Segurança vs. aventura

Tempos atrás escrevi por aqui sobre uma espécie de desejo contraditório, uma luta contínua entre permanência e mudança: por que não, de repente, pôr o pé na estrada? Não usei, na descrição que fiz, a ideia de ‘segurança’, mas Contardo Calligaris, na sua última coluna da Folha, o faz. Ele contrapõe, em tensão paradoxal, a vontade que temos de nos manter ‘seguros’, e o desejo de mudança, de aventura, bem ao estilo ‘hippie’ dos anos de 1960.

Do lado da segurança, penso em nosso medo do desconhecido (algo até banal de se dizer!): no medo do ‘outro’ que não é nosso próximo imediato (embora possa ser um ‘closer’, como no filme de Mike Nichols); no medo da ausência de rotina e do desafio que tal ausência impõe a nosso corpo (em sentido de corpo que afeta e é afetado: quando não se tem uma rotina a organizar, rigidamente, a vida, é nosso corpo que passa a delinear o que nos organiza, o que mobiliza nossos afetos). Talvez uma das formas de ‘segurança’ mais ficcionalmente construídas no ocidente é a da carreira: nela, sentimos que estamos ‘encaminhados’; sem ela, a impressão que se tem é que se caminha à deriva.

Do lado da aventura, podemos pensar na ‘desterritorialização’: em vez de se viver num lugar, vive-se num espaço. Os papéis que usamos para desempenharmos expectativas em registros específicos (no trabalho, com os amigos, mesmo na família) deixam de se fixar em nós com facilidade, e nos tornamos, fazendo aqui um abuso conceitual, o que os filósofos Deleuze e Guatarri chamam de ‘corpos sem órgãos’. No exemplo que eu dei em outro post sobre o assunto, a minha grande ‘fantasia’, se é que posso colocar assim, era simplesmente a de partir, ir para qualquer outro lugar, mas, ao chegar neste lugar, o desejo de partir novamente se apossaria, e o conflito com a ‘segurança’ (inclusive fisiológica, a qual considero cada vez mais forte!) se instalaria novamente.

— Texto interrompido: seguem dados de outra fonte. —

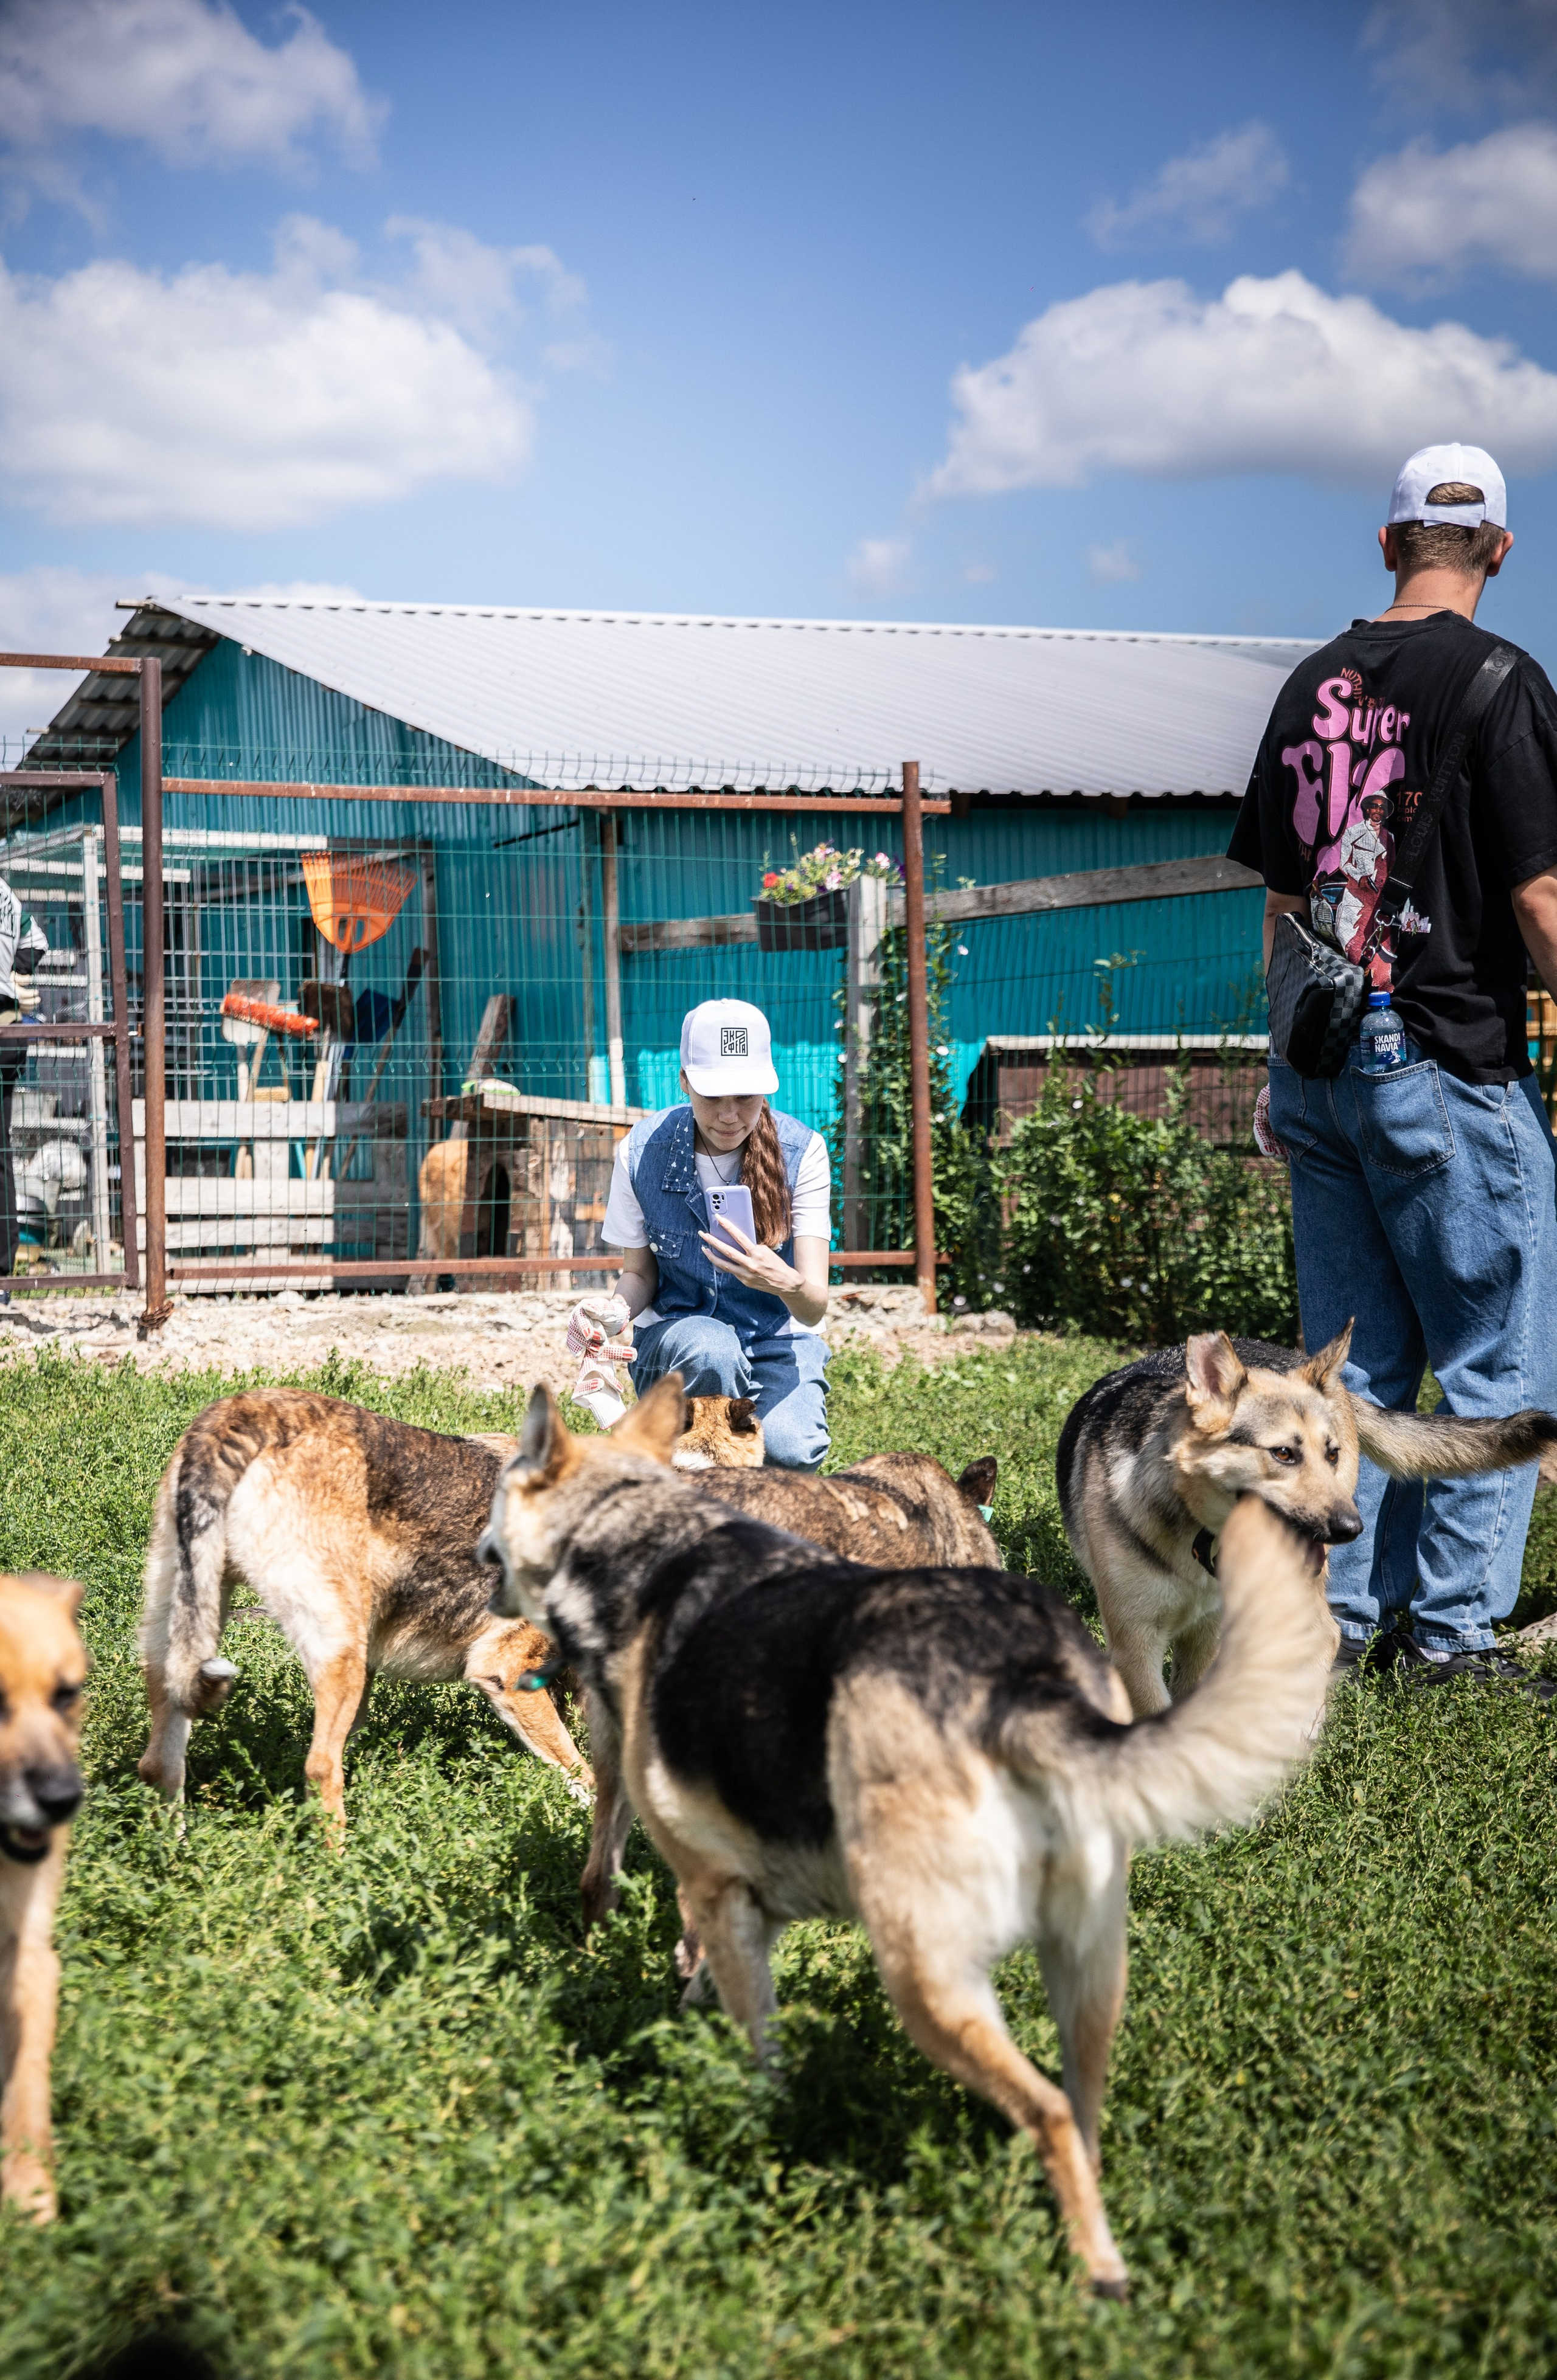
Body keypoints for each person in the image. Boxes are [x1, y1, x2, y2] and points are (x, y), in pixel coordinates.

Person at [1230, 441, 1557, 1692]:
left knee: (1347, 1362)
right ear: (1500, 551)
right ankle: (1449, 1639)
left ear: (1384, 544)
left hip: (1317, 1059)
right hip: (1441, 1062)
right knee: (1494, 1355)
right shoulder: (1501, 683)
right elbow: (1534, 900)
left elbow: (1277, 897)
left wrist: (1276, 1067)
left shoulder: (1307, 684)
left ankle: (1336, 1625)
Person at [569, 998, 832, 1470]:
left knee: (789, 1452)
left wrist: (784, 1282)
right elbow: (639, 1274)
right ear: (685, 1082)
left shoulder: (804, 1152)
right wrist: (611, 1315)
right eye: (712, 1097)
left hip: (776, 1337)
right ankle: (693, 1488)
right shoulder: (640, 1151)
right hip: (681, 1342)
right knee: (710, 1346)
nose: (730, 1115)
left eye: (746, 1096)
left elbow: (814, 1306)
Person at [0, 876, 47, 1296]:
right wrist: (16, 977)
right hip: (9, 1031)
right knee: (1, 1150)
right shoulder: (6, 894)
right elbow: (36, 941)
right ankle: (2, 1265)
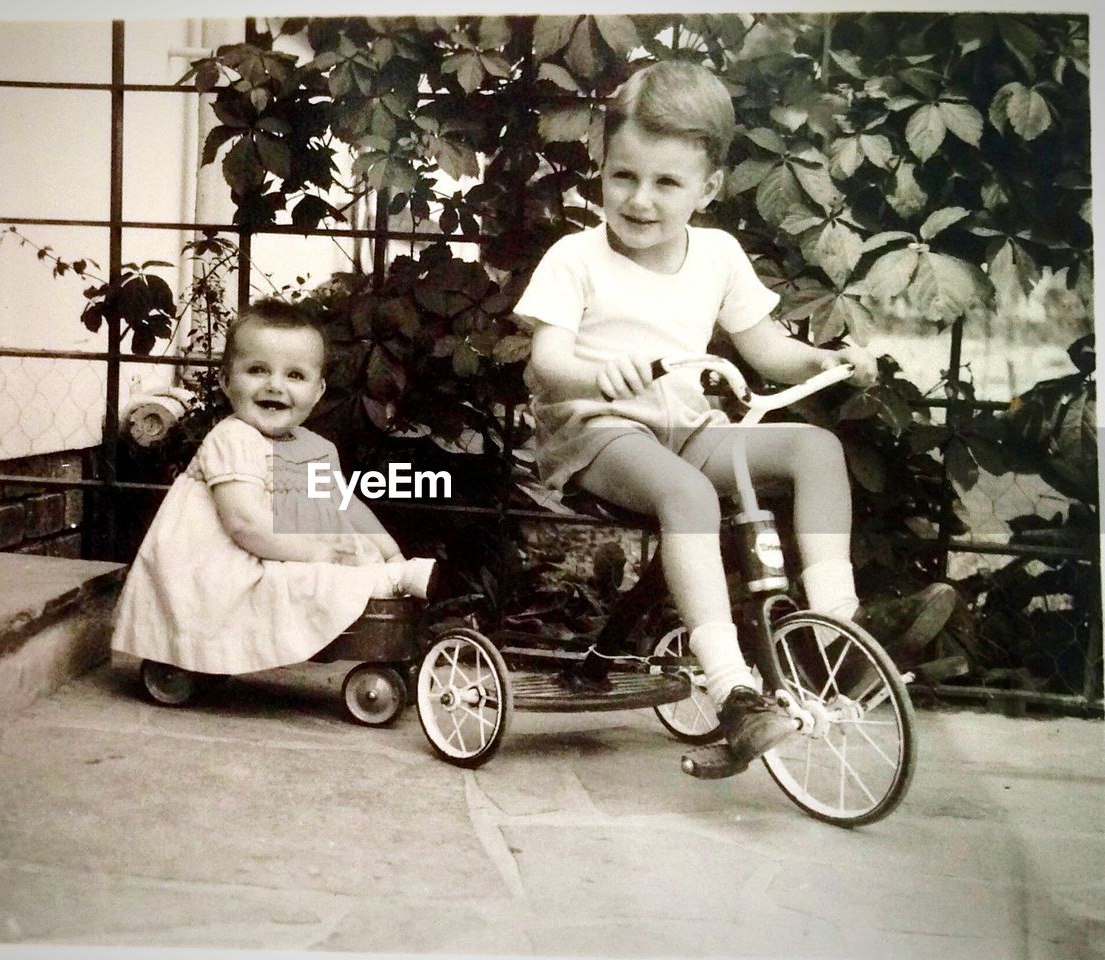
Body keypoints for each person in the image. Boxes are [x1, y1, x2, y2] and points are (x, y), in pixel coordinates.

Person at [516, 59, 953, 766]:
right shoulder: (577, 258)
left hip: (688, 426)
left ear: (709, 187)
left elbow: (768, 351)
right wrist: (602, 373)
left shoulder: (717, 254)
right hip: (597, 430)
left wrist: (822, 359)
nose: (640, 200)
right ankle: (732, 691)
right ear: (601, 168)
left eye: (667, 183)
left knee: (814, 449)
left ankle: (837, 628)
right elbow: (546, 362)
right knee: (688, 494)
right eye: (623, 176)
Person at [111, 299, 435, 677]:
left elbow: (345, 506)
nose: (275, 385)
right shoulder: (234, 440)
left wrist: (388, 549)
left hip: (284, 550)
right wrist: (318, 553)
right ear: (225, 381)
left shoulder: (316, 448)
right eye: (257, 370)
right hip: (231, 564)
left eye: (295, 375)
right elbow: (245, 523)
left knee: (340, 562)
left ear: (318, 391)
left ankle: (394, 573)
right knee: (311, 576)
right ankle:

Eis que Calligaris coloca as coisas em termos ainda mais, digamos, emblemáticos, cruciais ou dilemáticos, quando diz, ao comentar o último filme de Walter Salles (Na estrada):

O filme de Salles está sendo a ocasião imperdível de um balanço -ainda não decidi se festivo ou melancólico. Cuidado, o balanço não interessa só minha geração. Cada um de nós pode se perguntar, um dia, como resolveu a eterna e impossível contradição entre segurança e aventura: quanta aventura ele sacrificou à sua segurança?

Essa conta deveria ser feita sem esquecer que 1) a segurança é sempre ilusória (todos acabamos morrendo) e 2) qualquer aventura não passa de uma ficção, um sonho suspenso entre a expectativa e a lembrança.

Qualquer aventura não passa de uma ficção. Fiquei pensando, então, se nossa própria vida não poderia ser narrada na forma de uma ficção, com diversos personagens representando ‘alter egos’ possíveis de nós próprios, mas jamais plenamente realizados, realizáveis. E não deixaram de ser realizados porque fomos covardes, fracos, abrindo mão de nosso desejo: eles simplesmente não poderiam ser todos realizados, considerando a vida finita que levamos, os custos psicológicos envolvidos nos laços que fazemos e desfazemos, ainda que decidamos, como dizia C. Lasch, viver como um “mínimo eu”.